▸ **Activity**: Rewrite the items below, replacing "top-left" with "upper-left" and leaving everything else unchanged. Omit the pictures from your output.
Top of Input records
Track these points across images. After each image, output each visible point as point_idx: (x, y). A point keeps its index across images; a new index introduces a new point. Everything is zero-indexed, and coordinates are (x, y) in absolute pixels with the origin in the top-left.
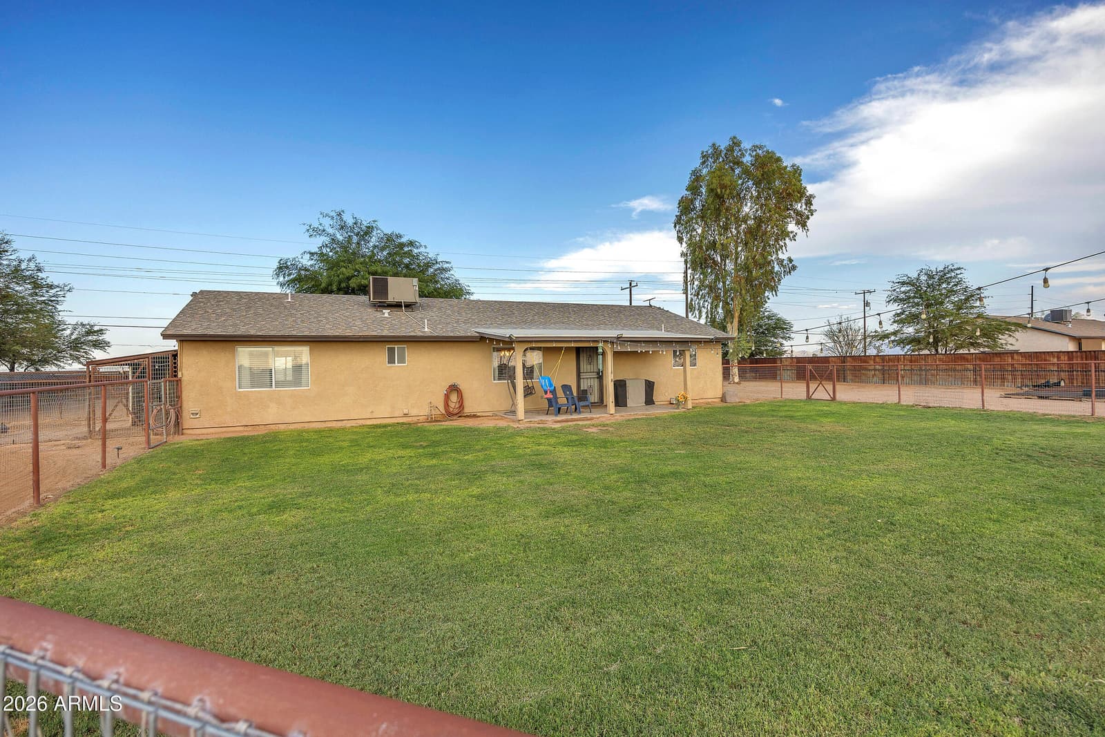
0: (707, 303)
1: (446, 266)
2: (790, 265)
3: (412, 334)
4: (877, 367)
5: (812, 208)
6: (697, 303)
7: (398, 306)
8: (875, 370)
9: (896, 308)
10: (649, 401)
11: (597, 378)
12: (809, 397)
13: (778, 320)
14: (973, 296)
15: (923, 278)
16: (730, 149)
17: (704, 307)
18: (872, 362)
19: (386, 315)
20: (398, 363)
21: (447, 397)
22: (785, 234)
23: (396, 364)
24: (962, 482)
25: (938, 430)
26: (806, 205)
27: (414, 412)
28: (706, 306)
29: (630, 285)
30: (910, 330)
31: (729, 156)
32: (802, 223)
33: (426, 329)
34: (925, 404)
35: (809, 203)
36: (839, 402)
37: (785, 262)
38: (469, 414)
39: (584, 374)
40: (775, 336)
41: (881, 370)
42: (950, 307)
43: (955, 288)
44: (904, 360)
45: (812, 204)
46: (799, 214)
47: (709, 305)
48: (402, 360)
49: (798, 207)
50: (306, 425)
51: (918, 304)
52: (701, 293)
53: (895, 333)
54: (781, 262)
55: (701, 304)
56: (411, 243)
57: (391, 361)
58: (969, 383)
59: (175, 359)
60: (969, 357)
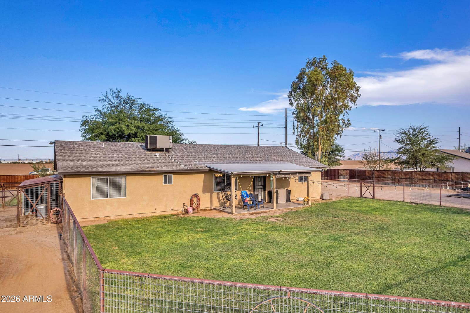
Bottom of Input records
▸ **Answer below**:
Track these points across images. After each image, output each visible point as point_idx: (x, y). A point keeps its index across images; a new index introduces a new point. Everything is zero-indexed, and coordinates are (x, y) in absolute pixels with the origin in the upper-left.
0: (707, 303)
1: (446, 266)
2: (790, 265)
3: (412, 334)
4: (877, 367)
5: (812, 208)
6: (697, 303)
7: (398, 306)
8: (875, 370)
9: (896, 308)
10: (649, 401)
11: (597, 378)
12: (809, 397)
13: (778, 320)
14: (973, 296)
15: (923, 278)
16: (730, 149)
17: (704, 307)
18: (872, 362)
19: (386, 315)
20: (398, 363)
21: (447, 397)
22: (785, 234)
23: (396, 364)
24: (962, 482)
25: (938, 430)
26: (806, 205)
27: (414, 412)
28: (706, 306)
29: (630, 285)
30: (910, 330)
31: (729, 156)
32: (802, 223)
33: (426, 329)
34: (925, 404)
35: (809, 203)
36: (839, 402)
37: (785, 262)
38: (469, 414)
39: (584, 374)
40: (775, 336)
41: (881, 370)
42: (950, 307)
43: (955, 288)
44: (904, 360)
45: (812, 204)
46: (799, 214)
47: (709, 305)
48: (402, 360)
49: (798, 207)
50: (306, 425)
51: (918, 304)
52: (701, 293)
53: (895, 333)
54: (781, 262)
55: (701, 304)
56: (411, 243)
57: (391, 361)
58: (969, 383)
59: (175, 359)
60: (969, 357)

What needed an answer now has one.